Собранным в спешке вождям он говорил твердо, решительно, без колебаний. Он уже обдумал новую ситуацию и принял решение. Он ясно изложил положение дел, не скрывая опасностей. В конце он сказал:
— Перед нами сильный и решительный враг, который угрожает нам с трех сторон: со стороны города, с юга и с моря. Если бы его силы действовали согласованно и по единому плану, нам был бы конец! К счастью, мы их разделяем, и им трудно поддерживать постоянную связь. Мы занимаем центральное положение и должны этим воспользоваться. Это, подчеркиваю, наш единственный шанс. Мы не должны позволить Гасдрубалу и Карталону сговориться. Если на море мы временно не можем им помешать, то нужно сделать так, чтобы Гасдрубалу не с кем было согласовывать планы.
Офицеры изумленно переглянулись. Первым рассмеялся легат Лелий, лучше всех знавший Сципиона.

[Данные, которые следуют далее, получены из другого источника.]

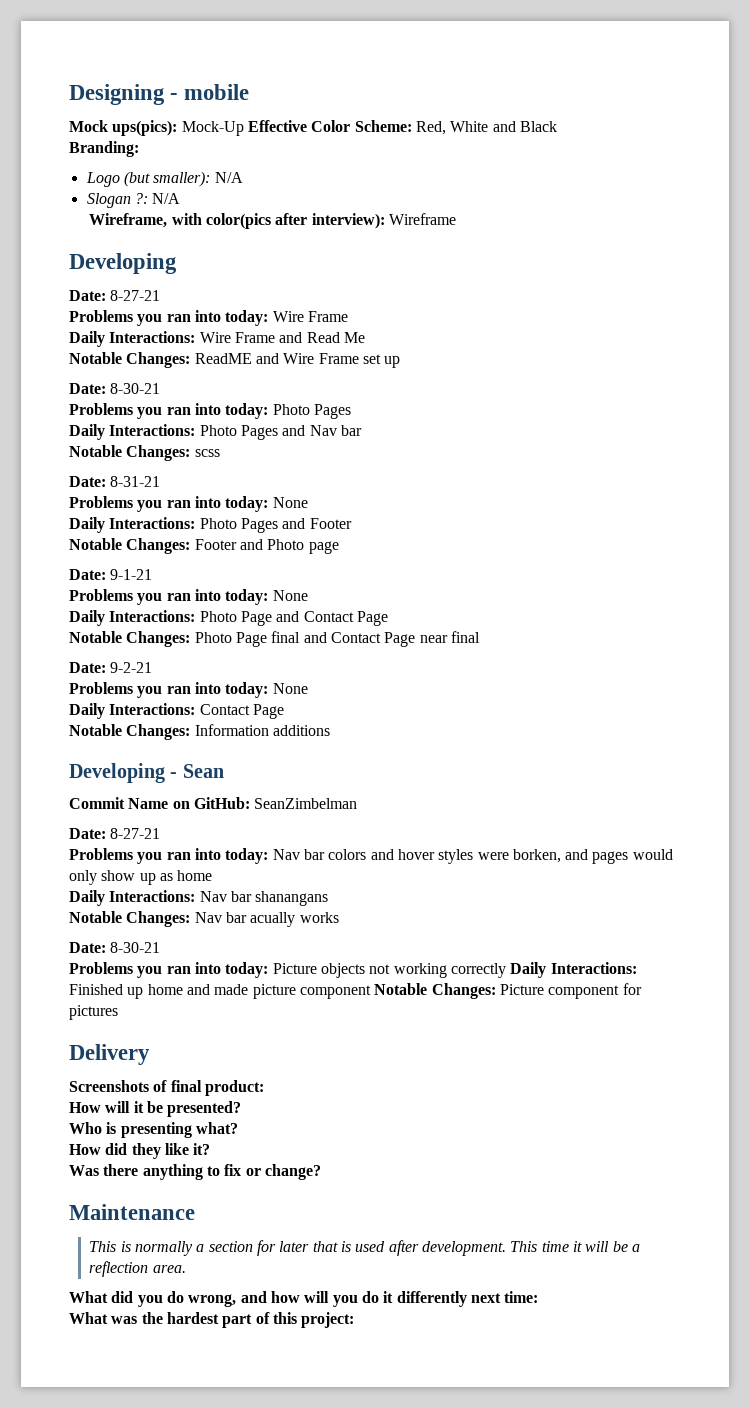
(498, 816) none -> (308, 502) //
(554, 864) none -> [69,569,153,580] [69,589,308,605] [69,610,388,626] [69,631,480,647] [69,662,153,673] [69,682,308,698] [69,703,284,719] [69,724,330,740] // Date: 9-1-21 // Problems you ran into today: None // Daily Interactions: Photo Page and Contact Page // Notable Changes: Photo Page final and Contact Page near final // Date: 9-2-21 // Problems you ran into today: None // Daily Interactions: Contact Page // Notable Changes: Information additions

— На все боги Аида, я понял! Мы ударим по Карталону, прежде чем пунийский флот выйдет в море!
Сципион слегка улыбнулся.
— Пунийский флот не выйдет. Но об этом мы поговорим в другой раз. Сейчас будем думать лишь об этой битве. Ты понял мой план, Лелий. Однако я думаю, что грамматик в доме твоего отца мало сломал о тебя тростинок и не научил тебя формам в достаточной степени. Ты неверно сказал «мы ударим». Следовало употребить форму «вы ударите», ибо ты в этом участвовать не будешь. Ты останешься в лагере и будешь следить, чтобы Гасдрубал не спохватился и не атаковал наши валы. Я оставлю тебе все машины и три… нет, два манипула.
— Этого хватит, чтобы пасть в грохоте битвы, но слишком мало, чтобы отразить атаку.
— Это уже твое дело. Действуй так, чтобы мы успели вернуться после победы над Карталоном, пока вал еще не будет проломлен. Речь не о красивой смерти. Не думай об эффектном сражении, ты должен лишь тянуть время!
— Будет, как ты приказываешь! — спокойно произнес легат.
— А если мы не одолеем армию Карталона? — мрачно спросил претор Тит Корнелий Косс, командовавший отрядом нумидийской конницы.
— Я приказываю, чтобы мы победили, претор! — сурово, словно не слыша его слов, ответил Сципион. — Выступаем немедленно, как только стемнеет. Конница пойдет первой и очистит нам путь.
— Так и будет, вождь! — заверил Аппий Камульций, а второй претор конницы, Корнелий Косс, молча кивнул.
В этот миг он размышлял о деле, важном для него. Он не верил в успех похода, считался с тем, что погибнет, а между тем в его шатре была рабыня-нумидийка, Анабала, великолепная любовница. Что с ней делать? Оставить — станет добычей сначала солдат Лелия, потом победивших пунийцев! Кто-то, а может, и многие, будут упиваться ее великолепными бедрами. Проще всего — убить. Ревность, когда речь идет о рабыне, почти смешна, но все же пробуждается и мучит. Хотя, с другой стороны, когда он, нынешний владелец этого прекрасного тела, погибнет в бою, что ему за дело, что кто-то там будет переживать с этой женщиной мгновения упоения? Пусть себе девка живет, и пусть боги решают ее дальнейшую судьбу! Впрочем, что значит одна рабыня? Любопытная притом, временами даже назойливая, разумеется, в границах, дозволенных для рабыни-любовницы, и лишь в определенных ситуациях.
Сципион, впрочем, не дал ему много времени на личные дела, ибо нужно было готовить войска к ночному выступлению так, чтобы наблюдатели с высоких крыш и башен Карфагена не заметили усиленного движения. Вся надежда на успешное проведение атаки заключалась в сохранении ее в тайне и во внезапности удара по неприятелю.